Before Wednesday, Johnson had not yet run outdoors, relegated instead to riding a stationary bicycle and using an elliptical trainer, so he marked his 15-minute session on the stadium stairs as a milestone. Still, neither Johnson nor the team's medical staff is willing to put a timetable on his potential return, which raises the question: Could he miss the whole season?
"I hope not," Johnson said.
Ben Shaffer, the team's head orthopedist, said that shouldn't be a point in question.
"Medically, the fracture has healed," Shaffer said by phone. "Right now, the issue is getting him into baseball shape, having him get his skills back. I don't know, from a timetable standpoint, what the date will be. But we're not looking at this as a season-threatening issue."
Shaffer said Johnson has done some light throwing, landing on that right leg. "There's no real restraint on him now," Shaffer said. "I don't see a reason he couldn't get to the point where he can throw hard and swing a bat when he's comfortable with it."
Kuntz declined to comment, but laid out Johnson's rehabilitation program through a team spokesman. Johnson rides a bike for 30 minutes as a daily warmup. Over the course of the day, he spends two more 20-minute sessions either on the elliptical trainer or the bike. He endures strengthening exercises by stepping off boxes, performs deep lunges, works on his balance, walks with a giant elastic between his ankles. He uses Kuntz as a resistant force, pushing against him, helping the bone accommodate more stress. He has spent significant time in a swimming pool at the nearby apartment complex where he makes his spring home.

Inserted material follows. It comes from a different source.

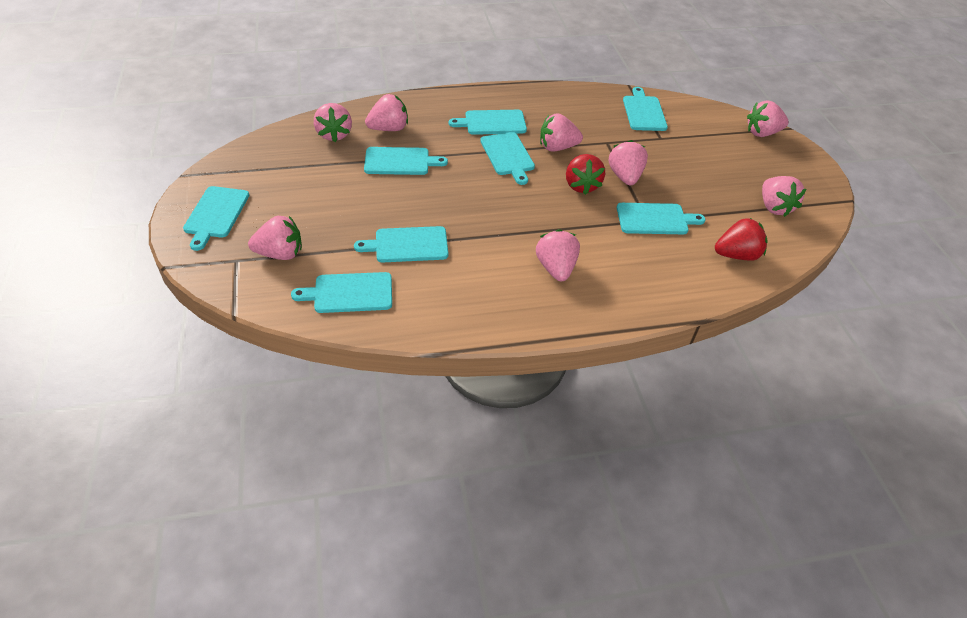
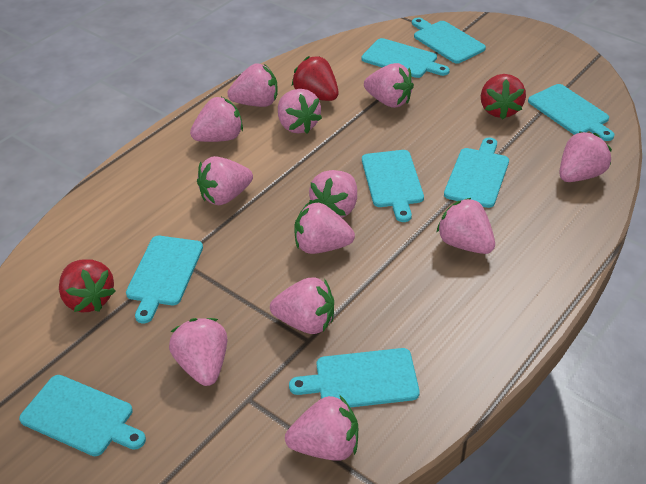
pink strawberry: 8 -> 12
red strawberry: 2 -> 3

And Wednesday, he began the outdoor work, jogging a quarter of the way around the park, walking another quarter, then jogging again, followed by the work on the stairs. It is, he realizes, light years from hitting a double to the gap, from sitting in the cleanup spot that was supposed to be his this season. But it is at least something, and he was clearly satisfied afterward.
"It just got to a point that last time around, I just said, 'Screw it,' " he said. "There's pain. It's weak. But mentally, I've just got to let it go and go as hard as possible. I've got to get comfortable doing that."
Yet he is trying to find comfort in an inherently uncomfortable situation. Austin Kearns, the right fielder with whom Johnson collided to break the leg, said, "There's nothing worse than not playing."
Johnson handles it as best he can. He sticks around for each game, watching at least five or six innings from the dugout. He eats with his teammates, plays with his baby daughter and tries not to think about the season starting without him.
"I think he's doing as well as he can, really," Kearns said. "He's in good spirits. I'm sure it's killing him, but he hasn't shown that to any of us."
What will show, eventually, is the impact Johnson's loss will have on the entire Nationals lineup. Though not an ideal cleanup hitter -- he has never hit more than the 23 homers he hit last season -- he is exceptional at getting on base, a man who hit 81 doubles over the past two seasons. Whether Dmitri Young or Travis Lee ends up at first, the hole left by Johnson will have a trickledown effect throughout the batting order.
"Kearns wasn't going to hit cleanup here if we had Nick," Manager Manny Acta said. "We were going to sandwich Nick between [third baseman Ryan] Zimmerman and Kearns. [Catcher Brian] Schneider was probably going to be an ideal seventh hitter, and he's probably going to end up having to hit sixth."
Johnson, though, doesn't allow himself to think of lineups, replacements, any of that peripheral stuff these days. Wednesday, as he neared the top of one flight of stairs, he gasped, "Oh my God," before starting back down. Ten minutes into his stint, he tore off his sweat shirt and tossed it to the ground. When he wrapped up the session, he stopped on the concourse, bent at the waist and put his hands on his knees. Kuntz stood before him and applauded the effort. There wasn't a player -- or a return date -- in sight.
"I can't think about when I might be back," Johnson said. "I've got to work on getting the thing strong like I did out there today, taking steps slowly. We'll get there."